Serzh Sarkisian has been inaugrated as president of Armenia nearly two months after elections which the opposition criticised as rigged.
As he was sworn in before dozens of foreign dignitaries and government officials inside the opera house in the capital Yerevan, Sarkisian promised to work with his opponents.
Sarkisian, a former prime minister who was hand-picked by outgoing president Robert Kocharian, won 53 per cent of the vote in February's election.
But thousands of supporters of Levon Ter-Petrosian, the runner up, rallied for 11 days against the result, accusing authorities of fraud.
In his inaugural address before parliament, Sarkisian said: "This ceremony takes place about a month after painful events, which inflicted wounds that are still fresh."
"These wounds caused pain and bitterness to all of us. Today, I urge everybody to look forward, together, to seek and find the path of reconciliation, of development, for the future of Armenia."
State of emergency
Following the presidential election, clashes erupted when riot police moved in to disperse protesters on March 1.
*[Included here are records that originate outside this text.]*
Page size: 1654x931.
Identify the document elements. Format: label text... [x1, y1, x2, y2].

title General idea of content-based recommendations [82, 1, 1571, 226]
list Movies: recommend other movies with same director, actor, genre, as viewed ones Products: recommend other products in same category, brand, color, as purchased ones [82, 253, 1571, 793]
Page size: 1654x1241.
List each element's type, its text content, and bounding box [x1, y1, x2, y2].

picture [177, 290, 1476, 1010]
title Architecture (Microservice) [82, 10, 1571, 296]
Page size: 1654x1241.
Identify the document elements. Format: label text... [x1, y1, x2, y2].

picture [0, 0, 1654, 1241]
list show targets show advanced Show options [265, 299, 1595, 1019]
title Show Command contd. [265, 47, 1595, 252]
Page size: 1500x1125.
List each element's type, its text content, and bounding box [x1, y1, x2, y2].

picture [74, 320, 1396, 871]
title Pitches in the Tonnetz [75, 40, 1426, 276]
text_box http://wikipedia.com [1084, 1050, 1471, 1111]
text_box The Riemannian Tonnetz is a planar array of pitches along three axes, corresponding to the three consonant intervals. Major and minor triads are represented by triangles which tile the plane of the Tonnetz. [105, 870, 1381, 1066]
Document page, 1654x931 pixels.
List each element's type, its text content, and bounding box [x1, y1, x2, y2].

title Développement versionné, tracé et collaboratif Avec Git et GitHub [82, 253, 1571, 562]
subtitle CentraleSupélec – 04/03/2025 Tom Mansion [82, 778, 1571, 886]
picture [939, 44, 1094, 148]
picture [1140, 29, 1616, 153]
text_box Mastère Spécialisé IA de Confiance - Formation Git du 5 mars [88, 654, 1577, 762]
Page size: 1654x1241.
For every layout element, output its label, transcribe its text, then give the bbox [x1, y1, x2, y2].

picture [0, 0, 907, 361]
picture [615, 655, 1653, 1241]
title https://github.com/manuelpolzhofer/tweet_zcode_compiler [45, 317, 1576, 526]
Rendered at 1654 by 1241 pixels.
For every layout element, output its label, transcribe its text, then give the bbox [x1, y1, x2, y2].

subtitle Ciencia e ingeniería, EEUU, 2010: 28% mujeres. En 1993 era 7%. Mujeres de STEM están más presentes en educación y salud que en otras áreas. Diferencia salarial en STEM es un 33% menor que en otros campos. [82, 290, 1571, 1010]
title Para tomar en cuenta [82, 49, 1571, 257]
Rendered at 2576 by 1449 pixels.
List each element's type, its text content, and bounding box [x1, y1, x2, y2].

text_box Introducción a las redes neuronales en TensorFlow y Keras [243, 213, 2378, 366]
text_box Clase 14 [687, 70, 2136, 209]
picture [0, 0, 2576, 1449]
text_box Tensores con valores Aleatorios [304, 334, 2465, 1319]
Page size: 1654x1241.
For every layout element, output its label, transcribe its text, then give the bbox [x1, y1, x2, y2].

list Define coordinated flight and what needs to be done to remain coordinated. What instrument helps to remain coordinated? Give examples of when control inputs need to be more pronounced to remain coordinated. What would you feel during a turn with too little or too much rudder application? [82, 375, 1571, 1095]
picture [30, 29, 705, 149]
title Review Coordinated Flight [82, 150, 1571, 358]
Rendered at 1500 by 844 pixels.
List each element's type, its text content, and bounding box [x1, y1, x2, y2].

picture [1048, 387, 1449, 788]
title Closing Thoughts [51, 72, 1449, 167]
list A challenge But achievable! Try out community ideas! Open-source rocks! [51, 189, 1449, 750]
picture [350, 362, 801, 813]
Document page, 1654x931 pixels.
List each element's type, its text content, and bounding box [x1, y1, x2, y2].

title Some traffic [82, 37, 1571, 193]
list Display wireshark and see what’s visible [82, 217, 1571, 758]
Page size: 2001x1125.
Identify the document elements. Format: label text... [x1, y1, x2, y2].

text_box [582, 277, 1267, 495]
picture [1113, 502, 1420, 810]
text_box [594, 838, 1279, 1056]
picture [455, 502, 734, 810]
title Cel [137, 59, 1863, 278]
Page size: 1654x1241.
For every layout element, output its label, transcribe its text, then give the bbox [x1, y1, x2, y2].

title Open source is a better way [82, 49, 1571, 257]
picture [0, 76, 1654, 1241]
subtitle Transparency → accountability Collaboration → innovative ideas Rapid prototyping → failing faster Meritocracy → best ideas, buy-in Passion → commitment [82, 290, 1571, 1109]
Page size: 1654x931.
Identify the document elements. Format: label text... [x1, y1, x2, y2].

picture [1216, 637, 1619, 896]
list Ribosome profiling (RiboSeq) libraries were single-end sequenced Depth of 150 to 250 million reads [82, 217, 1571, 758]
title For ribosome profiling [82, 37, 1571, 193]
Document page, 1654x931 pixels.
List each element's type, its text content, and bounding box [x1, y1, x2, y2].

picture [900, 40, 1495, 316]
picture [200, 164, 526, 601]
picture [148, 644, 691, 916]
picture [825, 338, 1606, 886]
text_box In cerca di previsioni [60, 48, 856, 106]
Seven civilians and one security officer were killed and dozens were injured, many from gunshot wounds.
A 20-day state of emergency imposed after the unrest was lifted on March 20, but tough restrictions on public demonstrations remain in place.
Police have arrested 90 people in connection with the unrest, including many senior opposition figures.
Western observers issued an overall positive assessment of the February 19 election, but noted serious flaws, especially during the vote count.
The 53-year-old had been prime minister since last year after his Republican Party swept parliamentary polls.
The former Soviet republic, a Christian state of around three million people, lies on the edge of the Caucasus region and is a key energy transit route between Asia and Europe.